- **What is required**
Please copy out every line in the entries that includes the word "natürlich".

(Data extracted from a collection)
___

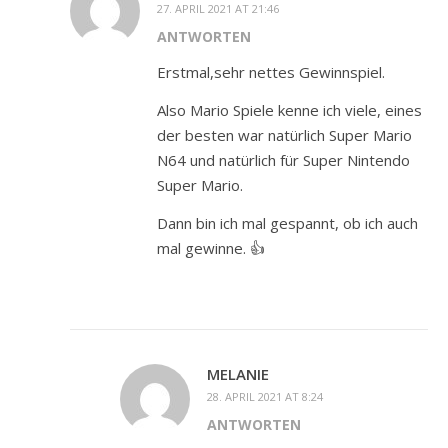
27. APRIL 2021 AT 21:46
ANTWORTEN
Erstmal,sehr nettes Gewinnspiel.
Also Mario Spiele kenne ich viele, eines
der besten war natürlich Super Mario
N64 und natürlich für Super Nintendo
Super Mario.
Dann bin ich mal gespannt, ob ich auch
mal gewinne. 👍
MELANIE
28. APRIL 2021 AT 8:24
ANTWORTEN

___

- **Task result**
der besten war natürlich Super Mario
N64 und natürlich für Super Nintendo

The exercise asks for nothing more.